The funny part was that I was actually at a diner when I got the call. The offer was for a fight on two weeks notice. So, I had to spit out the food in my mouth and jump on a treadmill!”

Drew Dober and Coach Sean Madden
Drew Dober and Coach Sean Madden

No one can train 24/7, so what do you do when you aren’t at the gym?

“I play video games. I think that is common for a lot of fighters because many of us are hyperactive. We are constantly thinking about something and our hands want to keep moving. When I am playing a game I can kick my feet up but still stay mentally engaged.

I also read a lot. When I first moved to Denver I lived at the gym and Barnes and Noble. My most recent book was ‘Ready player one’ by Ernest Cline, which just came out as a movie.
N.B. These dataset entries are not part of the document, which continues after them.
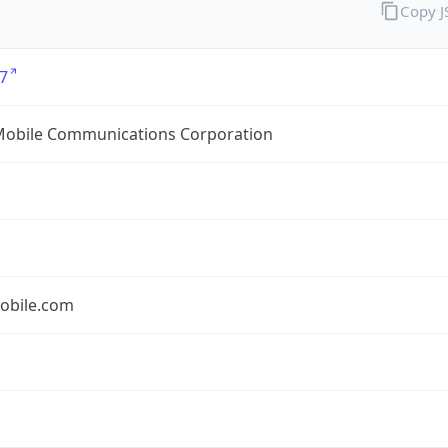
Copy 
7
Mobile Communications Corporation
obile.com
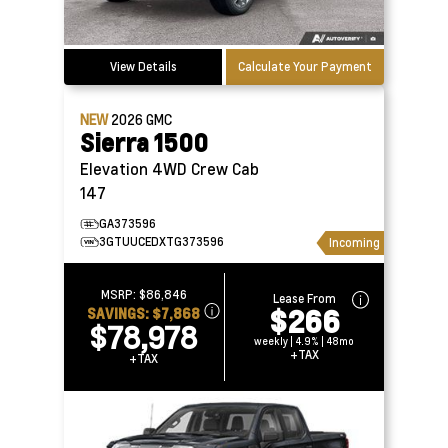
View Details
Calculate Your Payment
NEW
2026
GMC
Sierra 1500
Elevation 4WD Crew Cab
147
GA373596
3GTUUCEDXTG373596
Incoming
MSRP:
$86,846
Lease From
$266
SAVINGS:
$7,868
$78,978
weekly | 4.9% | 48mo
+TAX
+TAX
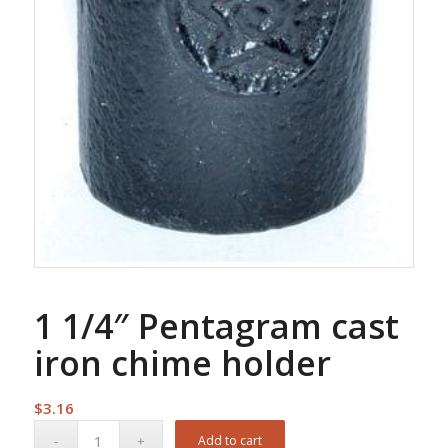
1 1/4″ Pentagram cast
iron chime holder
$
3.16
Add to cart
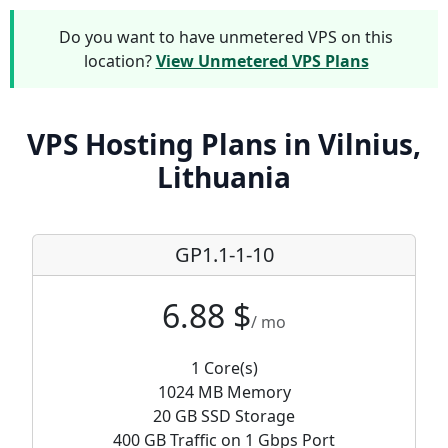
Do you want to have unmetered VPS on this
location?
View Unmetered VPS Plans
VPS Hosting Plans in Vilnius,
Lithuania
GP1.1-1-10
6.88 $
/ mo
1 Core(s)
1024 MB Memory
20 GB SSD Storage
400 GB Traffic on 1 Gbps Port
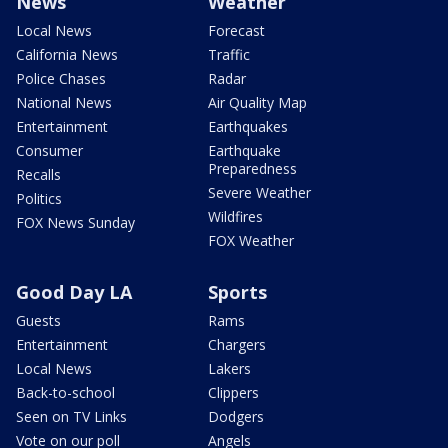
News
Weather
Local News
Forecast
California News
Traffic
Police Chases
Radar
National News
Air Quality Map
Entertainment
Earthquakes
Consumer
Earthquake
Preparedness
Recalls
Severe Weather
Politics
Wildfires
FOX News Sunday
FOX Weather
Good Day LA
Sports
Guests
Rams
Entertainment
Chargers
Local News
Lakers
Back-to-school
Clippers
Seen on TV Links
Dodgers
Vote on our poll
Angels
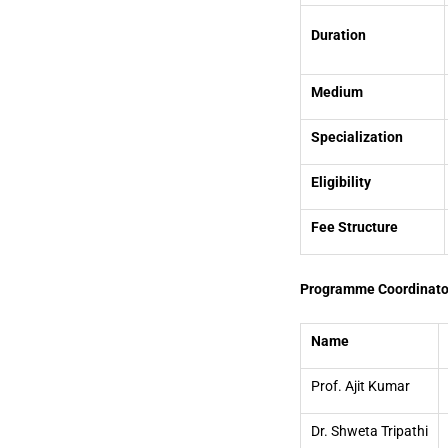
Duration
Medium
Specialization
Eligibility
Fee Structure
Programme Coordinato
Name
Prof. Ajit Kumar
Dr. Shweta Tripathi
I like fiction because it’s an easy way to just be somewhere else.”

Drew Dober on UFC Fight Night 135

Dober is looking forward to showing off continual improvements in his technique and athletic ability against Jon Tuck (10-4) on UFC Fight Night 135 in Lincoln, Nebraska on August 25th. Fellow Elevation Fight Team teammate Cory Sandhaggen (8-1) will be making his second UFC appearance on the same card.